RECORD EXCERPTS:

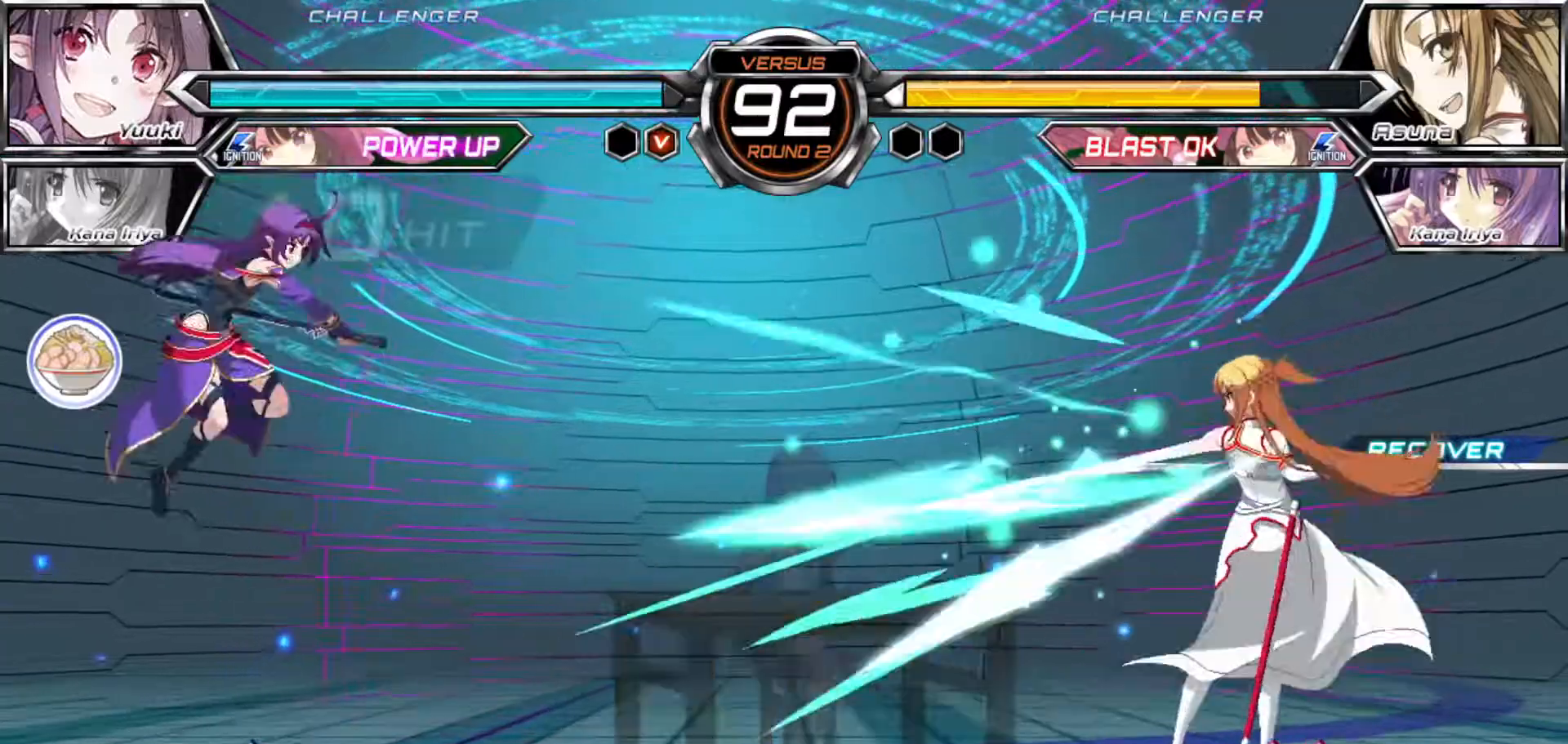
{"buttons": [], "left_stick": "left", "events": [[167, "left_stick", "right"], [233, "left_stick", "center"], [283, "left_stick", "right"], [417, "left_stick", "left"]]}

* * *

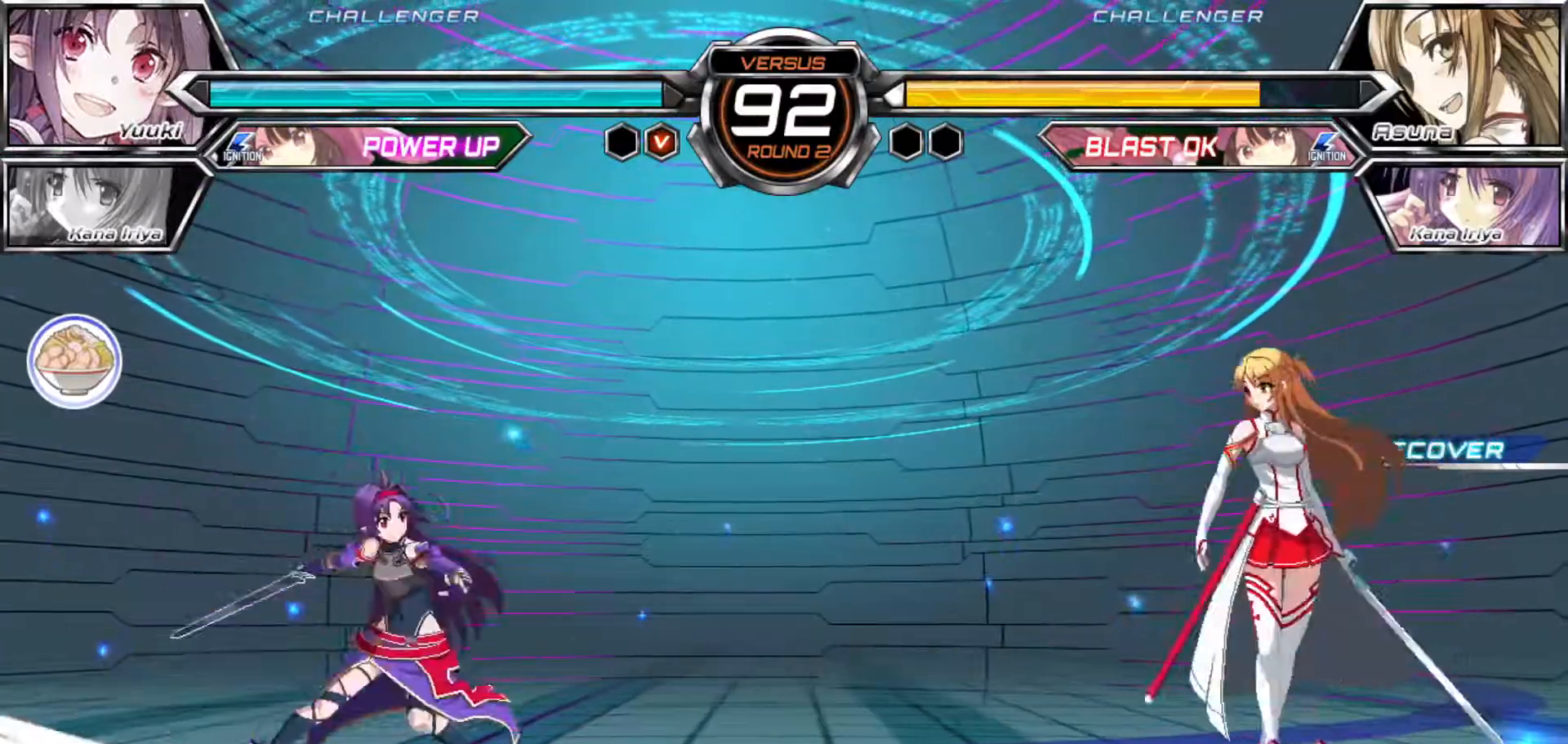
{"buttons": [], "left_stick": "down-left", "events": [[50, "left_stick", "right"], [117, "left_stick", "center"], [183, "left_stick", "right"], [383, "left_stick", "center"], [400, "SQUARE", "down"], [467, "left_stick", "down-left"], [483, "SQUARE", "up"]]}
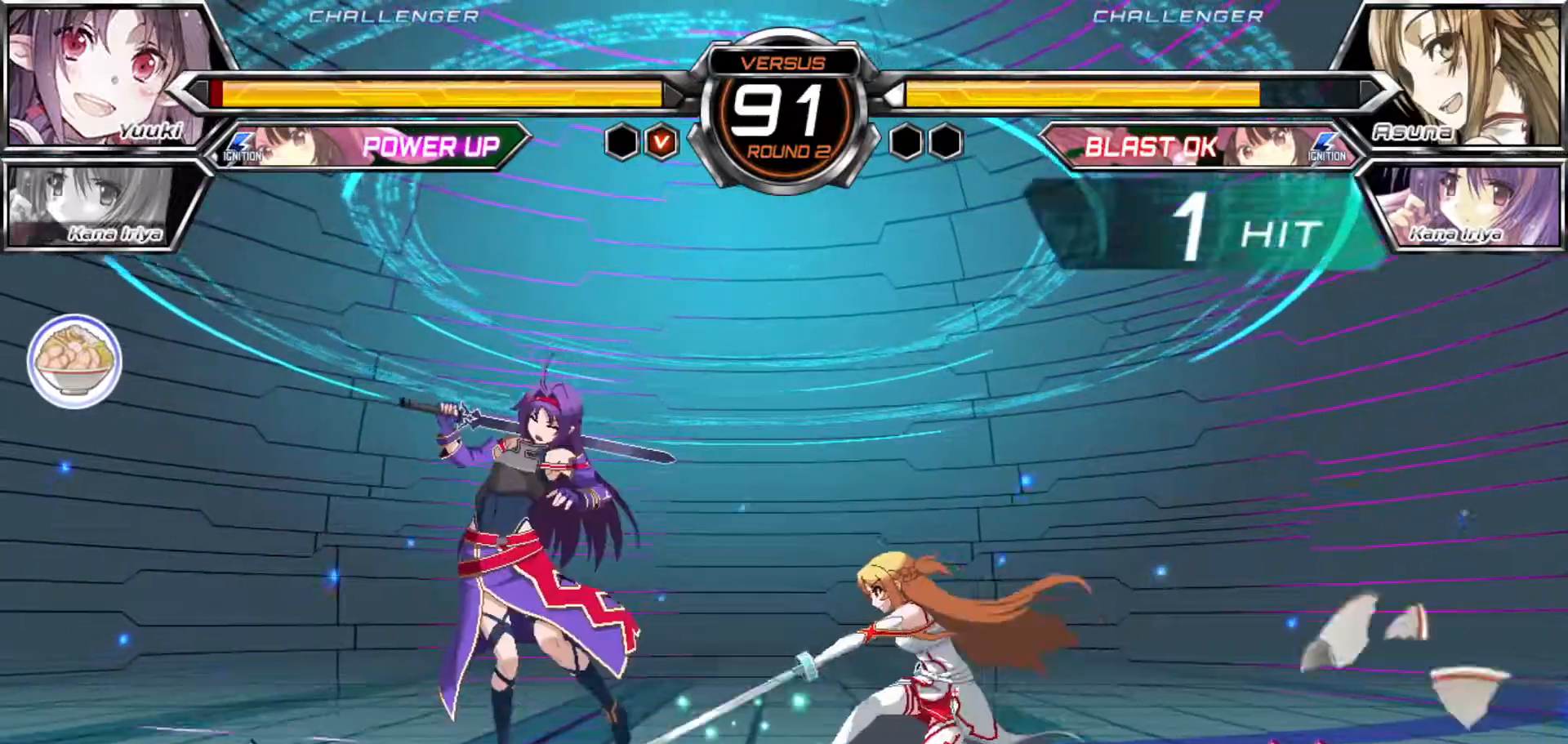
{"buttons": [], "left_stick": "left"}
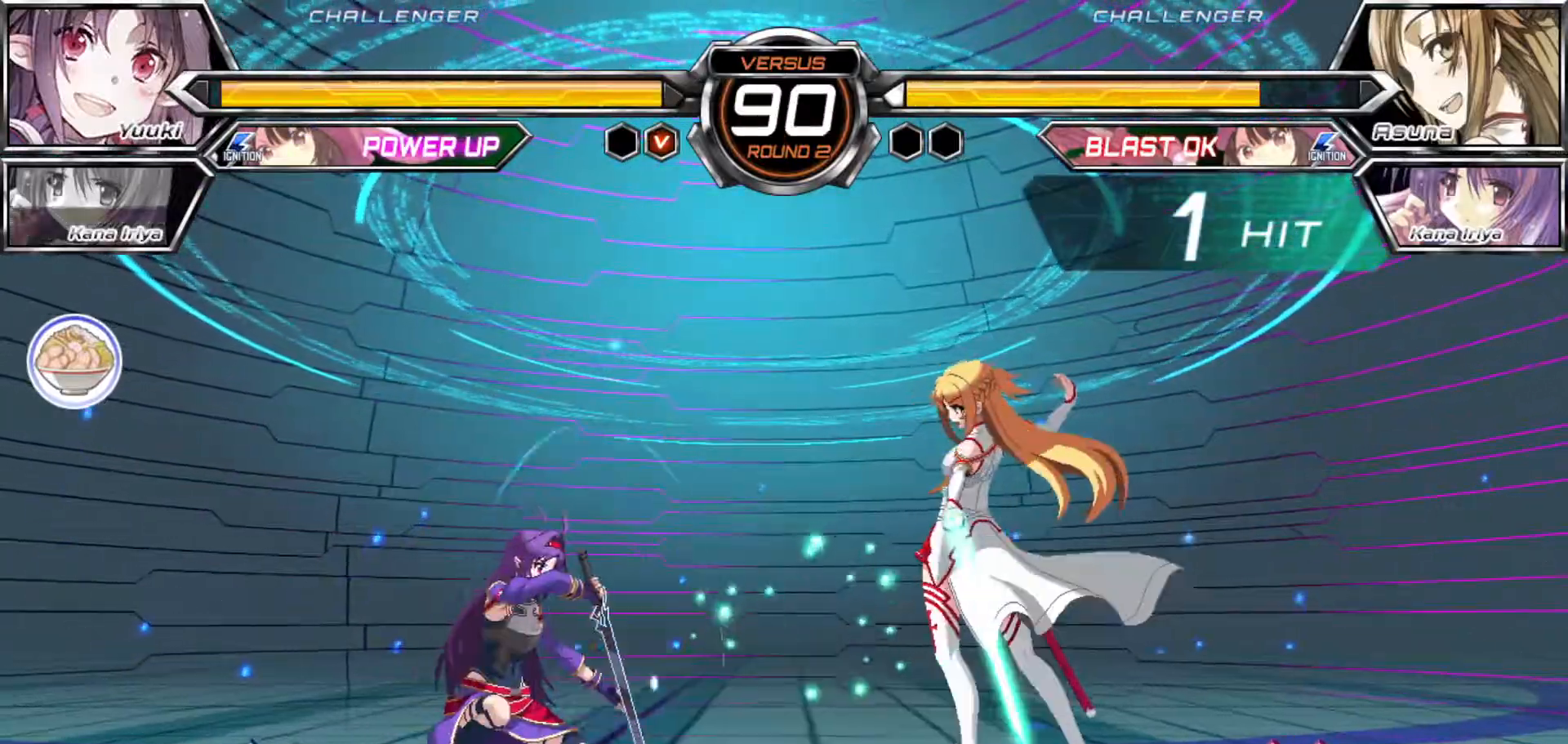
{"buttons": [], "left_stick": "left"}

WORK TASK:
Report the number of lines above containing the word "events", with no other text.

RESPONSE TO THIS TASK:
2